I was thinking about writing my own utility, but now that I understand how Sendy works better, I think it’s sufficient for my purposes.

@Michael Well, certainly having invalid addresses on your list isn't healthy; properly functioning bounce detection would be aware of the scale of messages sent over time and remove persistently non-working addresses. My guess is that Amazon chooses to aggressively screen "no such mailbox" because many of them are former addresses, which will soon reopen as spamtraps that would hurt Amazon's reputation. Again, there is a crazy rationale in this; the only people who need to hurt before things get serious for Amazon are Amazon's own customers. So they advise you to start slow, trickle out your mail at a rate that is unlikely to offend, and eventually you can "listwash" your list and pick up a rate that is satisfactory. I guess that now you've got through your list, you don't need to do this anymore, but I've seen people suggest address validation services be used prior to sending, which try to find invalid addresses by using "SMTP interruptus" without sending mail, before doing the initial (real) send. These won't catch everything, but would probably eliminate the bulk of the failing addresses which are immediately rejected at SMTP time. I still think Amazon's strategy, though it makes sense for maximal efficiency and minimum overall harm, is ultimately bad for senders, who need some initial period of grace to validate their lists before they can meet the promised targets for valid recipients by volume. Again, the enshittification of email.

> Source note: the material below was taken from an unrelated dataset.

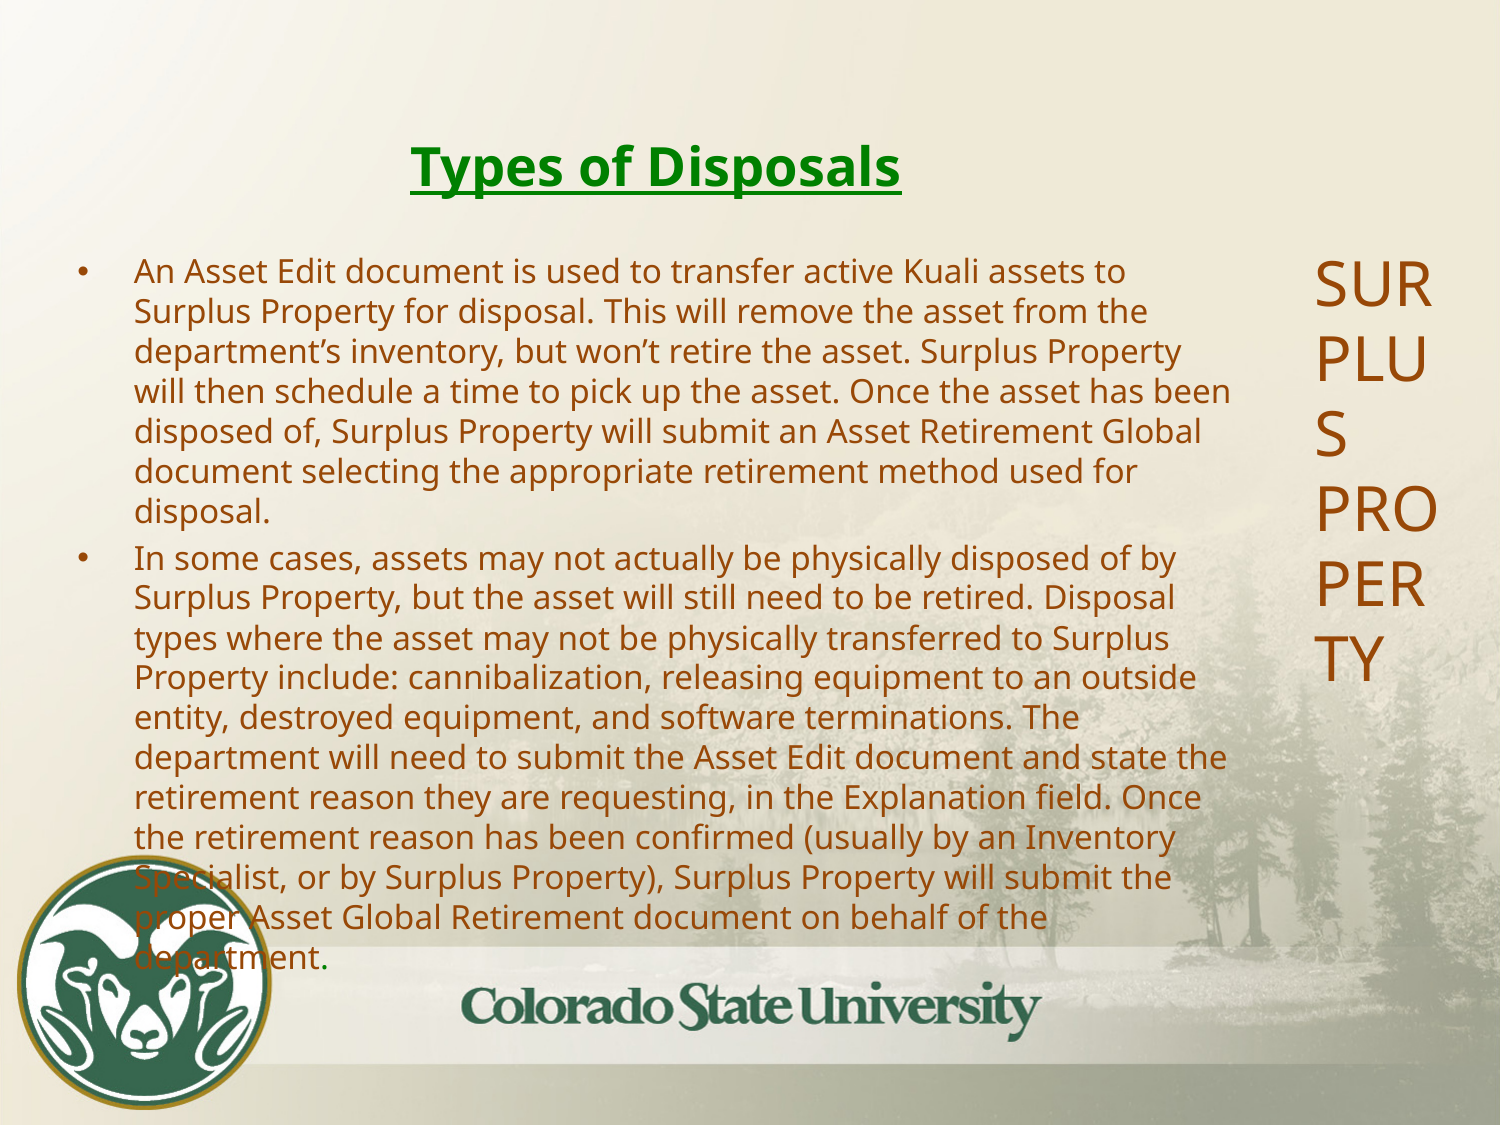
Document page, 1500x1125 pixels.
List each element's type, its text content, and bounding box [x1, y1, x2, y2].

title SURPLUS PROPERTY [1299, 125, 1463, 813]
picture [0, 0, 1500, 1125]
text_box Types of Disposals An Asset Edit document is used to transfer active Kuali assets to Surplus Property for disposal. This will remove the asset from the department’s inventory, but won’t retire the asset. Surplus Property will then schedule a time to pick up the asset. Once the asset has been disposed of, Surplus Property will submit an Asset Retirement Global document selecting the appropriate retirement method used for disposal. In some cases, assets may not actually be physically disposed of by Surplus Property, but the asset will still need to be retired. Disposal types where the asset may not be physically transferred to Surplus Property include: cannibalization, releasing equipment to an outside entity, destroyed equipment, and software terminations. The department will need to submit the Asset Edit document and state the retirement reason they are requesting, in the Explanation field. Once the retirement reason has been confirmed (usually by an Inventory Specialist, or by Surplus Property), Surplus Property will submit the proper Asset Global Retirement document on behalf of the department. [62, 124, 1250, 875]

As to Sendy, I guess the only thing I'd say is that if you run your own queueing MTA, then it can hold mail in the queue whilst you wait for your accounts to become available, or to fall back to backup relays; it also makes your life much easier for sending, since all the business of authentication, encryption, parallelism, etc. is managed by the MTA. OpenSMTPD is easily installed from MacPorts, simple to configure and can be told to relay to SMTP servers of choice, then your applications talk to your relay, which does all the retrying. Just something to consider.